Any investment in securities carries certain risks. In terms of the investment products described here, the following special risks apply in particular (the list should not be considered all-inclusive):
Variable pricing factors: Changes in the implied volatility of the underlying instrument have an influence on the value of most of these investment products. In addition, their value is influenced by changing interest rates, altered expectations for dividends on the underlying instrument, as well as attrition of the remaining term to maturity. Thus during the term of these products, their value can develop differently than what the investor originally expected. The ultimate repayment profile of structured products is normally achieved only at the end of their term.
Safety threshold: Many of these investment products feature a safety threshold. If the underlying instrument were to penetrate that level, the repayment profile of the product can change significantly. The probability that the safety threshold will be violated increases considerably when the underlying instrument starts to approach the threshold. For that reason, the value of an investment product can deteriorate markedly even before an actual breach of the safety threshold.
Leverage: Due to their particular features, a number of these product types can in certain circumstances react disproportionately to movements in the underlying instrument.
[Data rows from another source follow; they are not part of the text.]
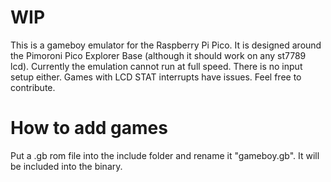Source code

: # WIP
This is a gameboy emulator for the Raspberry Pi Pico. It is designed around the Pimoroni Pico Explorer Base (although it should work on any st7789 lcd).
Currently the emulation cannot run at full speed. There is no input setup either. Games with LCD STAT interrupts have issues. Feel free to contribute.

# How to add games
Put a .gb rom file into the include folder and rename it "gameboy.gb". It will be included into the binary.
As a result of this leverage, heavy losses or sizeable gains can be realized within a short period of time. Theoretically, a total loss could be incurred on any investment product that does not carry a capital guarantee.
No additional income: Most investment products of this nature do not confer rights to receive interest or dividend payments during the given product’s term to maturity.
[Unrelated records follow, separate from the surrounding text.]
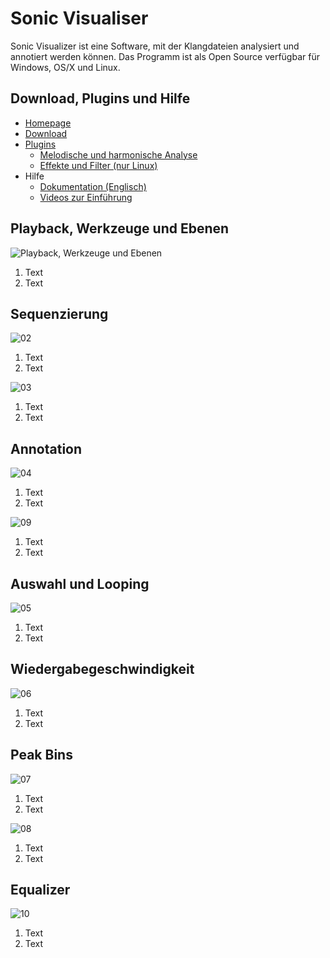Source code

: # Sonic Visualiser

Sonic Visualizer ist eine Software, mit der Klangdateien analysiert und annotiert werden können. Das Programm ist als Open Source verfügbar für Windows, OS/X und Linux.

## Download, Plugins und Hilfe

- [Homepage](http://sonicvisualiser.org/)
- [Download](http://sonicvisualiser.org/download.html)
- [Plugins](http://www.vamp-plugins.org/)
  - [Melodische und harmonische Analyse](http://www.isophonics.net/nnls-chroma)
  - [Effekte und Filter (nur Linux)](http://plugin.org.uk/download.php)
- Hilfe
  - [Dokumentation (Englisch)](http://sonicvisualiser.org/documentation.html)
  - [Videos zur Einführung](http://sonicvisualiser.org/videos.html)


## Playback, Werkzeuge und Ebenen

![Playback, Werkzeuge und Ebenen](https://github.com/mbutz/sonicpi-leuphana-ws1617/tree/master/sonic-visualiser/img/sv-01.png)

1. Text
2. Text

## Sequenzierung

![02](https://github.com/mbutz/sonicpi-leuphana-ws1617/tree/master/sonic-visualiser/img/sv-02.png)

1. Text
2. Text

![03](https://github.com/mbutz/sonicpi-leuphana-ws1617/tree/master/sonic-visualiser/img/sv-03.png)

1. Text
2. Text

## Annotation

![04](https://github.com/mbutz/sonicpi-leuphana-ws1617/tree/master/sonic-visualiser/img/sv-04.png)

1. Text
2. Text

![09](https://github.com/mbutz/sonicpi-leuphana-ws1617/tree/master/sonic-visualiser/img/sv-09.png)

1. Text
2. Text

## Auswahl und Looping

![05](https://github.com/mbutz/sonicpi-leuphana-ws1617/tree/master/sonic-visualiser/img/sv-05.png)

1. Text
2. Text

## Wiedergabegeschwindigkeit

![06](https://github.com/mbutz/sonicpi-leuphana-ws1617/tree/master/sonic-visualiser/img/sv-06.png)

1. Text
2. Text

## Peak Bins

![07](https://github.com/mbutz/sonicpi-leuphana-ws1617/tree/master/sonic-visualiser/img/sv-07.png)

1. Text
2. Text

![08](https://github.com/mbutz/sonicpi-leuphana-ws1617/tree/master/sonic-visualiser/img/sv-08.png)

1. Text
2. Text

## Equalizer

![10](https://github.com/mbutz/sonicpi-leuphana-ws1617/tree/master/sonic-visualiser/img/sv-10.png)

1. Text
2. Text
Limited term: The lifespan of an investment product is usually limited. The rights you acquire through the purchase of these products can lose value during the term or even lapse entirely upon maturity. The shorter the remaining term to expiration, the greater the risk of a loss in value because there’s not much time left for the speculation to pay off.
Underlying instruments denominated in foreign currency: If the underlying instrument is traded on its home exchange in a currency other than the Swiss franc, investors bear an additional foreign exchange risk because the value of the product is derived directly from the price of the underlying instrument. Investors bear no currency risk in the case of a currency-protected certificate.
Issuer default risk: From a legal standpoint, almost all structured products are considered to be unsecured debentures of the given issuer. If the issuer were to have difficulty meeting its payments or become insolvent, the invested capital is not protected. Hence the investor also bears a creditworthiness risk (exception: secured products – see corresponding section).
Before you trade in any of these products, you should gain a solid understanding of how they function as well as have a well-founded opinion on where the market might be headed.